Mounira, une nouvelle griffe africaine – Libération

Surnommée «la Panthère douce», la Tchadienne, lauréate du prix Découvertes RFI, chante ce soir au New Morning

Mounira Mitchala a une chance de faire sortir le Tchad de l’anonymat culturel. Elle vient de remporter le prix Découvertes RFI, une récompense importante pour les jeunes talents africains, avec plusieurs milliers d’euros destinés à financer une tournée et une campagne de promotion – dont ont déjà bénéficié les Maliens Amadou et Mariam, Rokia Traoré, ou l’Ivoirien Tiken Jah Fakoly.

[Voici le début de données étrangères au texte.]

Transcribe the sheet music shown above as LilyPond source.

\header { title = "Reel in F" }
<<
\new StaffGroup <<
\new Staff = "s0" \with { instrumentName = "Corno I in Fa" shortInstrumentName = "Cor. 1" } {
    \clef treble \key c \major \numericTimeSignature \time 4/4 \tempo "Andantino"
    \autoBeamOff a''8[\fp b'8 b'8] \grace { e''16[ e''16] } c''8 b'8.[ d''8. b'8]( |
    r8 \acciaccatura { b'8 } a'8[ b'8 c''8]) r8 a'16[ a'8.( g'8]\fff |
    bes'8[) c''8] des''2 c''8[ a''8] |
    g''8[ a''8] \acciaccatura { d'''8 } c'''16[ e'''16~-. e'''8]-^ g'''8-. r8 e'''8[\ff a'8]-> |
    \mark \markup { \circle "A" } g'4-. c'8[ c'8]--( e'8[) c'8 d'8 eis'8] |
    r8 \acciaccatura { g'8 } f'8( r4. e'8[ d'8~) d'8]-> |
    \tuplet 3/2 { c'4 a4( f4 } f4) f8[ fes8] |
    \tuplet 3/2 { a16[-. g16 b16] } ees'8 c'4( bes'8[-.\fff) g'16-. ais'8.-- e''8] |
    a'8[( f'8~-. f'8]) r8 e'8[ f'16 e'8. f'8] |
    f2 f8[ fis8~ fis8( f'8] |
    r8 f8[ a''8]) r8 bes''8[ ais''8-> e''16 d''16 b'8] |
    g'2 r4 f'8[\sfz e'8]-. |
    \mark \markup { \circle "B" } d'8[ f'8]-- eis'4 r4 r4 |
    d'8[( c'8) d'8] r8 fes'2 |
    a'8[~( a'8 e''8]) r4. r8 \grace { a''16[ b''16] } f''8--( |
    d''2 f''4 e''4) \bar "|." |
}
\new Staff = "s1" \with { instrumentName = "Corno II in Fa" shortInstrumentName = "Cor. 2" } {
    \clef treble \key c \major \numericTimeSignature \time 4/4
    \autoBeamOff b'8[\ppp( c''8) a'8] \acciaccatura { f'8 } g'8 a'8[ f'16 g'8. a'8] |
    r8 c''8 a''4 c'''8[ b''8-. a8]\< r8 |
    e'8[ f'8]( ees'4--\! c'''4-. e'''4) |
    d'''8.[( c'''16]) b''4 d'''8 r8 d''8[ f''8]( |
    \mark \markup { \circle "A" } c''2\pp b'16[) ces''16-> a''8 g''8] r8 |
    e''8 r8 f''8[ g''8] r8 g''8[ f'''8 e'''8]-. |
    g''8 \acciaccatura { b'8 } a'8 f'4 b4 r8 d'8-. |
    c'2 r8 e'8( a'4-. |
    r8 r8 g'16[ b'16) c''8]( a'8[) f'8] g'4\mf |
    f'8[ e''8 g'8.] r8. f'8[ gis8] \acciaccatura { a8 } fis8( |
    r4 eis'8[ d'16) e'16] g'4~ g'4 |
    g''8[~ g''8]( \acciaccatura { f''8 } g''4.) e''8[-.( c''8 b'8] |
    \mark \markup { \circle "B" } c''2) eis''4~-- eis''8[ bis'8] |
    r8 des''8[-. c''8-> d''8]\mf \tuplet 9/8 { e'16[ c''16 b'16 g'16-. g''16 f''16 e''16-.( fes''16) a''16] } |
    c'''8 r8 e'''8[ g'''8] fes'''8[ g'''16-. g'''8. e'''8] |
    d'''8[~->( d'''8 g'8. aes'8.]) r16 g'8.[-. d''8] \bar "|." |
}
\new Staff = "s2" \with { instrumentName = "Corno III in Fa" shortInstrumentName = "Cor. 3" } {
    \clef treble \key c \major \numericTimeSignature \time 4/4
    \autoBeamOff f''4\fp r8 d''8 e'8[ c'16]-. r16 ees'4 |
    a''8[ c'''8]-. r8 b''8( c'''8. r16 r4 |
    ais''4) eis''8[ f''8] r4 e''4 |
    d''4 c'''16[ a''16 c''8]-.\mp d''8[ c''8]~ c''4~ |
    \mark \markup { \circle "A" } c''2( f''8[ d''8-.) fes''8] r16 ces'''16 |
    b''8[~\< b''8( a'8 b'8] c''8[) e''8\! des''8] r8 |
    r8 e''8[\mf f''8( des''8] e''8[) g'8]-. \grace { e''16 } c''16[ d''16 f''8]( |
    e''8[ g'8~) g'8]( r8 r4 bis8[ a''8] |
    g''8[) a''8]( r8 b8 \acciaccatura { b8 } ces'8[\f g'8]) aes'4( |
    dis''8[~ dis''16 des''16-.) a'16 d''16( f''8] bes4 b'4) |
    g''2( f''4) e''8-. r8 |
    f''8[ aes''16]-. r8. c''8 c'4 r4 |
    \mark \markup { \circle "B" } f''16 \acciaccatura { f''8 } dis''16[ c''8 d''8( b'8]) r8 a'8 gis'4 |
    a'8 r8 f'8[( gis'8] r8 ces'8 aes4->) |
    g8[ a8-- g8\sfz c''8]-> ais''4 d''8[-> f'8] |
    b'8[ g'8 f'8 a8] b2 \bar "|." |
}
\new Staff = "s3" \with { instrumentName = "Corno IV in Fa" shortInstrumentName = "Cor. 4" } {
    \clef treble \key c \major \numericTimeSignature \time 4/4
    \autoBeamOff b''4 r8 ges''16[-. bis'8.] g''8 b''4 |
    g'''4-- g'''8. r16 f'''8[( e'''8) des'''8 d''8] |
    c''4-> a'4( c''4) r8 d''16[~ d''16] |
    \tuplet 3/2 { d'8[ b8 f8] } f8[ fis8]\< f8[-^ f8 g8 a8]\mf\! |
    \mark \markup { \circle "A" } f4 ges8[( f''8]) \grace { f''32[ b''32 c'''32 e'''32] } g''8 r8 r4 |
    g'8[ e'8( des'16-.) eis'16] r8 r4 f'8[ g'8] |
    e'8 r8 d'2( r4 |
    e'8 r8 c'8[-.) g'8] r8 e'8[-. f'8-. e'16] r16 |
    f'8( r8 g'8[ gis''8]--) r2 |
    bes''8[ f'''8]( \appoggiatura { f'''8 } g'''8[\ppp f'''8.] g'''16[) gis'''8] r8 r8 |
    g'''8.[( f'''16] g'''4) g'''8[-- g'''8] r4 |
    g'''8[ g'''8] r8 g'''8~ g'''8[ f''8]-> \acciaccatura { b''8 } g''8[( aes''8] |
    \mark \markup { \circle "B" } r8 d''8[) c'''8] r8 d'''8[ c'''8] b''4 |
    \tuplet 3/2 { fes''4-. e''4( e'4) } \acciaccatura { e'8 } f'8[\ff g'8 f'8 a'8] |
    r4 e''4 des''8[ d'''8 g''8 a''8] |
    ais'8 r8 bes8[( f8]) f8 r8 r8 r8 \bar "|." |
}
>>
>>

Le jury, présidé par Salif Keita, a été conquis en vingt minutes, ainsi que le stade de Conakry, où elle se produisait, par cette voix douce qui raconte les drames et maux sociaux d’un pays musicalement méconnu. Mounira, 28 ans, a d’autres atouts : allure princière, coiffure peule recherchée, tatouages au henné sophistiqués.

Mounira veut dire «illuminée, radieuse», en arabe. Elle s’est fait remarquer dans un rôle de muette dans Aboun Una, film de Mahamat Saleh Haroun, présenté à la quinzaine des réalisateurs à Cannes en 2002. Elle a aussi fait du théâtre en 1996 («C’était pour vaincre ma timidité») et participé au projet international African Divas, du DJ electro-world Fred Galliano. «Cela m’a permis de connaître d’autres styles, la musique électronique bien sûr, le rap. Mais je préfère la tradition avec un peu de modernisme», note-t-elle.

Son chant mélodieux, lancinant, la rapproche davantage des voix arabes, que de celles du Sahel, plus vigoureuses. La presse tchadienne la surnomme «la Panthère douce». Mounira Mitchala, «panthère», en langue bidia, appartient à cette ethnie, aux confins du Guéra, région située au centre d’un pays où elle a peu vécu. Née dans la capitale N’Djamena en 1979, année d’une guerre civile sanglante, Mounira a quitté le Tchad à 1 an, suivant son père parti étudier en Allemagne, où elle a grandi. Elle va ensuite au Nigeria, où s’est exilé son père durant le régime de Hissène Habré, jusqu’au début des années 90.

Dans son premier album, Mounira chante des ballades claires sur l’unité de son pays, la paix. Dans la chanson Talou Lena, qui donne son titre au disque, elle évoque le Darfour. «J’y fais un rêve d’enfants qui s’amusent, de gens qui se saluent respectueusement, des choses normales ailleurs.» Elle chante aussi l’amour, celui d’«une femme qui a réussi à épouser l’homme qu’elle aime, parce que chez nous, les mariages restent encore le plus souvent forcés».